Pour la suivre sans problème et en apprendre un peu plus sur la vie avant la Convergence, il suffit d’utiliser un doigt afin de tourner une page après l’autre (instructions avancées à propos de cette procédure dans l’archive «Lire_Papier», téléchargé automatiquement par votre implant à votre entrée dans le Musée).

Le contenu est divisé spécifiquement en trois parties, chacune séparée de la précédente par des critères de forme (la première est hybride, écrite à la fois dans un «weblog» et sur papier, la seconde est entièrement construite à partir d’entrées de blogue et la troisième est orale, via «podcast»), ainsi que par des critères de temps – environ trois ans séparent chacuns des blocs narratifs, ou «livres», comme ils sont appelés ici.

Comme le lecteur pourra le constater, chaque bloc narratif diffère légèrement des autres, présentant des progressions de forme et de contenu reflétant directement ou indirectement l’historicité du texte; illustrant, autrement dit, le processus de transformation du «zeitgeist» en même temps que celui du narrateur au fil des premiers neuf ans de la Convergence (voir lien: «Réveil»). Dans la mesure du possible, nous avons respecté le formatage du texte original. Certains passages des livres 2 et 3 ont été, pour des raisons qui nous sont inconnues, effacés; le contenu original a été récupéré pour cette édition.

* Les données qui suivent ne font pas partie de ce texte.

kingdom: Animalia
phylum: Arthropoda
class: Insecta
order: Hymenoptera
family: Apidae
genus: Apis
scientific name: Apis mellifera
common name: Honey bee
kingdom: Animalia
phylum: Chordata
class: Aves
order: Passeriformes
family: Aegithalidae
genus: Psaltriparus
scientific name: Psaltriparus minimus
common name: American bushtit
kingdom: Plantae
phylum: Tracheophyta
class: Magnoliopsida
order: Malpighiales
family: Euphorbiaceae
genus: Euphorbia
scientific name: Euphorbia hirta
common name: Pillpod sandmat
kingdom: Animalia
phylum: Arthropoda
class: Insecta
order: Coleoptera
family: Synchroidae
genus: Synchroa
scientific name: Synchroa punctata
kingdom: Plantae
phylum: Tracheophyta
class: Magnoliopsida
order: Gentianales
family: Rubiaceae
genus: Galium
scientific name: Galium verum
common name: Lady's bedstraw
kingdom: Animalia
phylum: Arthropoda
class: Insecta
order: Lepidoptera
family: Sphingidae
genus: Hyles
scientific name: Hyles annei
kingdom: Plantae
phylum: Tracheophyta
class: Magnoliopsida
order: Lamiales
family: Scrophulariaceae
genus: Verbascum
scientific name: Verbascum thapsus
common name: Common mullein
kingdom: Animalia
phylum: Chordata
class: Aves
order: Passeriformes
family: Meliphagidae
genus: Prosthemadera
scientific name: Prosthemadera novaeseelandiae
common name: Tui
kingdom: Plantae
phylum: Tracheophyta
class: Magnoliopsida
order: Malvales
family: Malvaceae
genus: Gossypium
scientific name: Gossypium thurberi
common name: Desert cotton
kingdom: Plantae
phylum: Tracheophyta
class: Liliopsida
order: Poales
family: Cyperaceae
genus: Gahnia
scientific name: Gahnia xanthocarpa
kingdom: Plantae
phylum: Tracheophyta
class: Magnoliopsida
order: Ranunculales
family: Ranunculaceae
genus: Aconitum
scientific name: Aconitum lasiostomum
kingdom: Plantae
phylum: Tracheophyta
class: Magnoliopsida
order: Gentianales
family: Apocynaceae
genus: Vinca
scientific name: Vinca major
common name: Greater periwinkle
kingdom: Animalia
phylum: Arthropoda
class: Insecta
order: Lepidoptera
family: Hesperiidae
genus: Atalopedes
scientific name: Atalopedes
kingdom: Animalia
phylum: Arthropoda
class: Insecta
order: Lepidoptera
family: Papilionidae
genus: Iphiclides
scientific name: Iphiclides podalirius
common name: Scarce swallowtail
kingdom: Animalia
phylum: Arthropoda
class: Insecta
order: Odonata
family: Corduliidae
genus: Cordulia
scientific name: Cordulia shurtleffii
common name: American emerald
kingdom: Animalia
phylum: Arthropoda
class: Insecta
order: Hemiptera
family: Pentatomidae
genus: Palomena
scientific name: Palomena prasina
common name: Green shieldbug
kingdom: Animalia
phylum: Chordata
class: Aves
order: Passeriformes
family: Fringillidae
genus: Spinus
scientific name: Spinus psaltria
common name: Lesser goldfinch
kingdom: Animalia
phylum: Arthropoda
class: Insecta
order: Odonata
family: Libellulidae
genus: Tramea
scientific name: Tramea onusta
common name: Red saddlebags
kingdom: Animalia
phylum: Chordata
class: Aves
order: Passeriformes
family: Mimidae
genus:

Ultime observation: le texte est linéaire, mais le lecteur trouvera de petites discontinuités occasionelles dans la partie inférieure extrême des pages. Ces discontinuités étaient autrefois connues sous le nom de «notes de bas de page», et avaient pour fonction d’expliciter pour le lecteur certains mots ou situations, avant l’arrivée des hyperliens. Il n’est pas sans intérêt de souligner le fait que l’expression «bas de page» (qu’on opposait à «en-tête», la partie supérieure extrême où on inscrivait normalement la numérotation des pages) en dit long à propos de l’orientation standard, ou le patron du corps humain dit «traditionnel», où la tête occupait le haut et les pieds le bas.

Cette copie vous est offerte par le Musée et peut-être rapportée à la maison. Nous vous conseillons de lire le livre dans une ambiance confortable et sans mouvements, afin d’éviter les accidents. Nous vous rappelons qu’il n’y a aucun système de commentaires dans ce livre: tout feedback éventuel devra être acheminé au Musée via BioWeb.

Et maintenant, comme on disait anciennement, bonne lecture.

Lucida Sanz,  artiste Esc-ape et curatrice du

Musée Liquide de Nova Copacabana

Rio de Janeiro, mai 2109

Traduction à visées exclusivement scientifiques effectuée avec la permission de l’auteur.